I have been working on a radix sort implementation (code so far pasted below). Code is in Java but should work just as well in C/C++. As you can see from the implementation I am doing it most significant bit first, the 31st bit for integers. This would seem to be faster because once a subgroup is complete, it no longer needs to be iterated.

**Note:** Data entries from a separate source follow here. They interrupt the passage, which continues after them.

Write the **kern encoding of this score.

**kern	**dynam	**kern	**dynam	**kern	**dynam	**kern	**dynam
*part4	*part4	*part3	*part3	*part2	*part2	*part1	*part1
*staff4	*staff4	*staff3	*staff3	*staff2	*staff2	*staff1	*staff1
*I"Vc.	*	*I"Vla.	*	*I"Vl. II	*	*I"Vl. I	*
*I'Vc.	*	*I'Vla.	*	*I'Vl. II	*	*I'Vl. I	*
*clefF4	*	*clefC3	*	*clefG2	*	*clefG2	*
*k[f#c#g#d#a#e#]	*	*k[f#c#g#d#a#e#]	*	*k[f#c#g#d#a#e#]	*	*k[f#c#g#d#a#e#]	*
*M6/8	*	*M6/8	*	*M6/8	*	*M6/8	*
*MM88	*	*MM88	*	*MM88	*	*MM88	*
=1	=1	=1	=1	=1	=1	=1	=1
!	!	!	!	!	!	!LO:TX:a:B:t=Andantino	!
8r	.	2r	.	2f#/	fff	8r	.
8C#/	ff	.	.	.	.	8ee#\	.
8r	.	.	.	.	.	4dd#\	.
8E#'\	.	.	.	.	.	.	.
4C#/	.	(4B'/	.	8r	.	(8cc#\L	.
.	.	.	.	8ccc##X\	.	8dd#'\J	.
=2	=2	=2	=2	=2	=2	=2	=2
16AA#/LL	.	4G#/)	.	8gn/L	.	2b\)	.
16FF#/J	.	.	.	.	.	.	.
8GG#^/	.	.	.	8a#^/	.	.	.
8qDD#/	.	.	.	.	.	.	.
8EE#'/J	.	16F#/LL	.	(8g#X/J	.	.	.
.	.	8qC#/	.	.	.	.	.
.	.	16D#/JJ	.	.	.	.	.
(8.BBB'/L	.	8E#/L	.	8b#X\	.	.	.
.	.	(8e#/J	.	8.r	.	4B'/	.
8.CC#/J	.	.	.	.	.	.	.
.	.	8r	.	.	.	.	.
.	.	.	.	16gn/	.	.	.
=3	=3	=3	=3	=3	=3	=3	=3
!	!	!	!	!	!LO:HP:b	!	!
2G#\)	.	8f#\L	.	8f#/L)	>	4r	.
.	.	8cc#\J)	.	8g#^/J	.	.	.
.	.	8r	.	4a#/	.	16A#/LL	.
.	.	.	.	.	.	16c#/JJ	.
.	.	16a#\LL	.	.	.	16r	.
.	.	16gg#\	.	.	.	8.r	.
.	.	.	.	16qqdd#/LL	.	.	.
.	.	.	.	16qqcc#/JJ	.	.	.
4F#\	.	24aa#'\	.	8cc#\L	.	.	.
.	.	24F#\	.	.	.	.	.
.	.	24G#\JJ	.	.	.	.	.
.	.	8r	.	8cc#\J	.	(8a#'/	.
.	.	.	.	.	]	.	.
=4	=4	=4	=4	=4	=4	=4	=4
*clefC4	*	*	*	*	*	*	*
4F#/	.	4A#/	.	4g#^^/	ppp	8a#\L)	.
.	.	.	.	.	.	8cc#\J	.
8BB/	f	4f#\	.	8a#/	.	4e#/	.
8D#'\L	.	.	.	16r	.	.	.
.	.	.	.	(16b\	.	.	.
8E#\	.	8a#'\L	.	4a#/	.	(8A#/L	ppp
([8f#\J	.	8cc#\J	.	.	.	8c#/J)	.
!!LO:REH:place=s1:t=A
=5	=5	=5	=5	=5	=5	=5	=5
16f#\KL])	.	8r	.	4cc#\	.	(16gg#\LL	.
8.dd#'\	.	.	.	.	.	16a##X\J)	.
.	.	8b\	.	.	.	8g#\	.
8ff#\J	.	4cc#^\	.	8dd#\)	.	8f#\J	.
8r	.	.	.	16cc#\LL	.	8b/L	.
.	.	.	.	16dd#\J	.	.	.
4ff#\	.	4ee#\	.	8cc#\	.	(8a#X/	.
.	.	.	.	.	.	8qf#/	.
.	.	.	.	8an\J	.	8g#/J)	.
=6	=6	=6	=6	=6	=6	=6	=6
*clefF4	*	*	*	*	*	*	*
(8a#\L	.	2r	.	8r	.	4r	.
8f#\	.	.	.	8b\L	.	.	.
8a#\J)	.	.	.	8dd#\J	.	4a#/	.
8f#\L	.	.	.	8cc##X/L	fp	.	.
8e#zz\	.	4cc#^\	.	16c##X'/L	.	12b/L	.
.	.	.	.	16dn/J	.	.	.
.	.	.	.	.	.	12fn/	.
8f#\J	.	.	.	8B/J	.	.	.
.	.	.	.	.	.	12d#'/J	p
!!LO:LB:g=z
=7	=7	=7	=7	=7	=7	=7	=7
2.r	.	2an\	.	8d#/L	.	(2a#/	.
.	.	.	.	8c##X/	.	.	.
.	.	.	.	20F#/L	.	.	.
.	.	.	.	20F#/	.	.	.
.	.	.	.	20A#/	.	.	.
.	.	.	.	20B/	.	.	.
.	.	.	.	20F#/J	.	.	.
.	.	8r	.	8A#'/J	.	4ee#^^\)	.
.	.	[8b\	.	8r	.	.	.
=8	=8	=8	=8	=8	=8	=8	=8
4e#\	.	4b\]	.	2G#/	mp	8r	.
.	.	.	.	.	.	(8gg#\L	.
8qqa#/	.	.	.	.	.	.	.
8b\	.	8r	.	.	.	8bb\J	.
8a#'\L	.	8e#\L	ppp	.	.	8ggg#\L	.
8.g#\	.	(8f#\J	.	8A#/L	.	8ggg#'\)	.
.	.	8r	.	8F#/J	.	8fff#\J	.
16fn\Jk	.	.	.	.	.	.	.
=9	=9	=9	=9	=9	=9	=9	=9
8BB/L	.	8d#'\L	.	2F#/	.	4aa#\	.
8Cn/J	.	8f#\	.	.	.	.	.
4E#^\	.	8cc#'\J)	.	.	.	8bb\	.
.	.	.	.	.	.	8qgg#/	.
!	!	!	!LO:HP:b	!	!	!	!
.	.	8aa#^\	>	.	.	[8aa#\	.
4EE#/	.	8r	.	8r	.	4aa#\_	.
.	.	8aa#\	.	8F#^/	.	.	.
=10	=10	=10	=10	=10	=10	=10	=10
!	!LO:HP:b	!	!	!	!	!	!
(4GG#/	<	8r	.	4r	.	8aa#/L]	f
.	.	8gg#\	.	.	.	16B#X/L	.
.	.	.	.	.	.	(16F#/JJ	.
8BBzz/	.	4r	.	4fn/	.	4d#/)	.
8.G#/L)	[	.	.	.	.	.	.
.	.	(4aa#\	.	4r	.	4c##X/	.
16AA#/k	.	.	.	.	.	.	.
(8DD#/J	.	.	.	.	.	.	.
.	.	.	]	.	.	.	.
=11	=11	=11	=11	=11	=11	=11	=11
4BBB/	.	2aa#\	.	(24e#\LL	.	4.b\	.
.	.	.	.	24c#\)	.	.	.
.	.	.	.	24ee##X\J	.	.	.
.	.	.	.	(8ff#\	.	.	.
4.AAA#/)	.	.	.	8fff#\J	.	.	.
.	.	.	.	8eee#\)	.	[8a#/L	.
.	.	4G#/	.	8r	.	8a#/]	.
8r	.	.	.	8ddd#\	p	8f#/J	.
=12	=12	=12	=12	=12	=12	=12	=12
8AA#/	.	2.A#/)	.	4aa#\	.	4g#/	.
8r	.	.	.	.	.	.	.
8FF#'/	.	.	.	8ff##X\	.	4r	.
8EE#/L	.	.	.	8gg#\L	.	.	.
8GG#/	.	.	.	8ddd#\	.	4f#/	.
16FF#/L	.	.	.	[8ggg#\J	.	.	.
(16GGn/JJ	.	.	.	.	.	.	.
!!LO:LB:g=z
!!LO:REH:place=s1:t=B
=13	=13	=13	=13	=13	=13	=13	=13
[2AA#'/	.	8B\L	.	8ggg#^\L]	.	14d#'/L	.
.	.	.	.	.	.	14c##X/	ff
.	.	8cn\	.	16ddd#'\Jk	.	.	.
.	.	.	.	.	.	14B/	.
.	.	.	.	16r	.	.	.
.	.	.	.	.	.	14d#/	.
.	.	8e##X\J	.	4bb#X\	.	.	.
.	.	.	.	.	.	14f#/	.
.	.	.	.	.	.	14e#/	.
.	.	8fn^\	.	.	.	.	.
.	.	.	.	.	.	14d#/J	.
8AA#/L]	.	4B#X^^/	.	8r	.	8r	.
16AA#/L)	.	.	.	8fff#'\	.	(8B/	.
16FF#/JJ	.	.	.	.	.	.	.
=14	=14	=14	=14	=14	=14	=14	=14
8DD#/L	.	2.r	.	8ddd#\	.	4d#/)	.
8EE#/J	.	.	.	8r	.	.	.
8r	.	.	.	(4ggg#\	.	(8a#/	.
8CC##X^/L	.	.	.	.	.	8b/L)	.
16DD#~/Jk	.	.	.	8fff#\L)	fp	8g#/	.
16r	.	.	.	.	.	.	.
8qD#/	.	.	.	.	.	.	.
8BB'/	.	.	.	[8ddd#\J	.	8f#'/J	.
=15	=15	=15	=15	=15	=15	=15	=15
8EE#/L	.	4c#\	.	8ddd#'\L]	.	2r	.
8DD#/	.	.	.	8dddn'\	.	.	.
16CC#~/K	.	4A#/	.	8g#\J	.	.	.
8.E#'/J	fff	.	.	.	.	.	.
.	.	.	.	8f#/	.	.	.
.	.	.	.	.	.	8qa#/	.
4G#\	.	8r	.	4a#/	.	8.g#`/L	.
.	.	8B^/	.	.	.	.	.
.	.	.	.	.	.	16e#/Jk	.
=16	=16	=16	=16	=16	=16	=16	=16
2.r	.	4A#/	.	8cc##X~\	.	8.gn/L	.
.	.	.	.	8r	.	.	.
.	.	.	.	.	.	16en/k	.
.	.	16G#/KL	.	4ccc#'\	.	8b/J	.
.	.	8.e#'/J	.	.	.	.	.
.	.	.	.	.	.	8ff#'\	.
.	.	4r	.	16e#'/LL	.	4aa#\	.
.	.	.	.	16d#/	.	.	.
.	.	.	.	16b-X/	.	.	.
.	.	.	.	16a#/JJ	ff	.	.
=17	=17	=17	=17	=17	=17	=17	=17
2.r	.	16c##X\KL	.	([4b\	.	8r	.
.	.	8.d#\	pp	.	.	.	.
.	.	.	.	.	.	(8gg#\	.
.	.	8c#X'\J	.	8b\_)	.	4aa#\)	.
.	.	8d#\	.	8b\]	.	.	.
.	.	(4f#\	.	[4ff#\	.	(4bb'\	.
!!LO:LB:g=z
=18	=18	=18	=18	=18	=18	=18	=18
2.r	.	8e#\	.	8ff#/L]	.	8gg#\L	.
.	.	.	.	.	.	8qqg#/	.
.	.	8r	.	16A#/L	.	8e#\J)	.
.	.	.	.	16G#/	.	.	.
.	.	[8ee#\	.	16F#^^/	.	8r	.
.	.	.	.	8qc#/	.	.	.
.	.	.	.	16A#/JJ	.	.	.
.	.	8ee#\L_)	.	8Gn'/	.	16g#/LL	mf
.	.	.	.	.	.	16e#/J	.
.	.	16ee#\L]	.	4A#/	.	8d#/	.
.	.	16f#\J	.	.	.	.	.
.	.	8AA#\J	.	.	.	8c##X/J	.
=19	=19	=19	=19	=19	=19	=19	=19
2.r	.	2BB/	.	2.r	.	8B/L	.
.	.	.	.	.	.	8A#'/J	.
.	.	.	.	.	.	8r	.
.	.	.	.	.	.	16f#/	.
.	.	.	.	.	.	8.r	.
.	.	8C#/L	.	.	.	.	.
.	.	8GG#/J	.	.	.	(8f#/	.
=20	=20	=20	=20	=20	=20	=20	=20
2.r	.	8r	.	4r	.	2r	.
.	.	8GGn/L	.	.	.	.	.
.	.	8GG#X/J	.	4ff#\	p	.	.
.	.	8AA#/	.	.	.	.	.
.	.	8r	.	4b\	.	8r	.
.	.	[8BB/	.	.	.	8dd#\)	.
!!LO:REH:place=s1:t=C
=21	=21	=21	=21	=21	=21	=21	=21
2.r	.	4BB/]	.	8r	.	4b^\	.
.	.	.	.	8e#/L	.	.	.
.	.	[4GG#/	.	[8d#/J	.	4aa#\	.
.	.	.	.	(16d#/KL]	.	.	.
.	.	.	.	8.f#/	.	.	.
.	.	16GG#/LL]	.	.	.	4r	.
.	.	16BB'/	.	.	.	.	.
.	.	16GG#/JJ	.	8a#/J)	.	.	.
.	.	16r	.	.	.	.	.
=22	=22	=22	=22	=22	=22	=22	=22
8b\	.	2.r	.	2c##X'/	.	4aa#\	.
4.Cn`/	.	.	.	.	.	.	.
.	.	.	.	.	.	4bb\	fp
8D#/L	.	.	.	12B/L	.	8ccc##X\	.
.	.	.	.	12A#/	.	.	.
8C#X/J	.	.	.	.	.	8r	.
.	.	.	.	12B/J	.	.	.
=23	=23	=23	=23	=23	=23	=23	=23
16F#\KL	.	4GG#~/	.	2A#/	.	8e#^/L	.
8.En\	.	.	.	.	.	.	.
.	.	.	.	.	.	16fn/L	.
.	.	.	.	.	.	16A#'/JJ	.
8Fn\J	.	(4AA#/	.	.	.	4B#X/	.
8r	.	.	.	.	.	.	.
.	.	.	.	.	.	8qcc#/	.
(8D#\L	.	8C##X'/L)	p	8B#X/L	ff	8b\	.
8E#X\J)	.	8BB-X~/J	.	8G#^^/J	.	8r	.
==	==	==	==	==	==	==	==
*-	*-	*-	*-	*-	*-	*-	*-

For example, as an analogy, imagine sorting words and you only have one word that begins with "A". Once you see the A and place the word at the beginning of the list, you no longer have to examine any further characters in the word. On the other hand, if you begin from the end of the word, you would have to look at every letter before you figured out it belonged at the beginning of the list.
So, based on this idea, I would think MSB order would be fastest, but am I missing anything? Is LSB just as fast for some reason? I know that LSB performs "stable sort", but I don't see any practical benefit to this.
public static final int[] RadixSort_unsigned_1( int[] values1 ){ // one based key sorting
int[] keys = new int[ values1.length ];
int ctValues = values1[0];
keys[0] = ctValues;
for( int xKey = 1; xKey <= ctValues; xKey++ ) keys[xKey] = xKey;
int iFrameListSize = (int)Math.sqrt( (double)ctValues ) + 2;
int[] nextBottom = new int[ iFrameListSize ];
int[] nextTop = new int[ iFrameListSize ];
int ctFramesRemaining = 1;
int ctFramesInNextRadix = 0;
nextBottom[ 1 ] = 1; // the frame information is maintained in a circular queue
nextTop[ 1 ] = ctValues;
int xFrame = 1;
int xFrameNextRadix = 2;
int radix = 32;
while( radix > 0 ){
while( ctFramesRemaining > 0 ){ // go through all the frames and sort them
int xLow = nextBottom[ xFrame ];
int xHigh = nextTop[ xFrame ];
while( true ){ // sort frame
while( values1[ keys[ xLow ] ] == 0 ) xLow++;
while( values1[ keys[ xHigh ] ] == 1 ) xHigh--;
if( xLow > xHigh ) break;
int iLowKey = keys[xLow]; // exchange high and low
keys[xLow] = keys[xHigh];
keys[xHigh] = iLowKey;
}
if( xHigh > nextBottom[ xFrame ] ){ // add a lower frame
if( xLow < nextTop[ xFrame ] ){ // and also add an upper frame
xFrameNextRadix++;
nextBottom[ xFrameNextRadix ] = nextBottom[ xFrame ]; // bottom remains the same
nextTop[ xFrameNextRadix ] = xHigh;
xFrameNextRadix++;
nextBottom[ xFrameNextRadix ] = xLow;
nextTop[ xFrameNextRadix ] = nextTop[ xFrame ]; // top remains the same
ctFramesInNextRadix += 2;
} else { // just add the lower frame
xFrameNextRadix++;
nextBottom[ xFrameNextRadix ] = nextBottom[ xFrame ]; // bottom remains the same
nextTop[ xFrameNextRadix ] = xHigh;
ctFramesInNextRadix++;
}
} else if( xLow < nextTop[ xFrame ] ){ // just add the upper frame
xFrameNextRadix++;
nextBottom[ xFrameNextRadix ] = xLow;
nextTop[ xFrameNextRadix ] = nextTop[ xFrame ]; // top remains the same
ctFramesInNextRadix++;
} // otherwise add no new frames
ctFramesRemaining--;
}
if( ctFramesInNextRadix == 0 ) break; // done
radix--;
}
return keys;
}
Note that in this implementation, a "radix" is a binary radix, i.e., a bit.
UPDATE
BTW In Java, this runs 5 times faster than the built in Arrays.sort (when I do an in-place sort, not a keyed sort), which is pretty cool.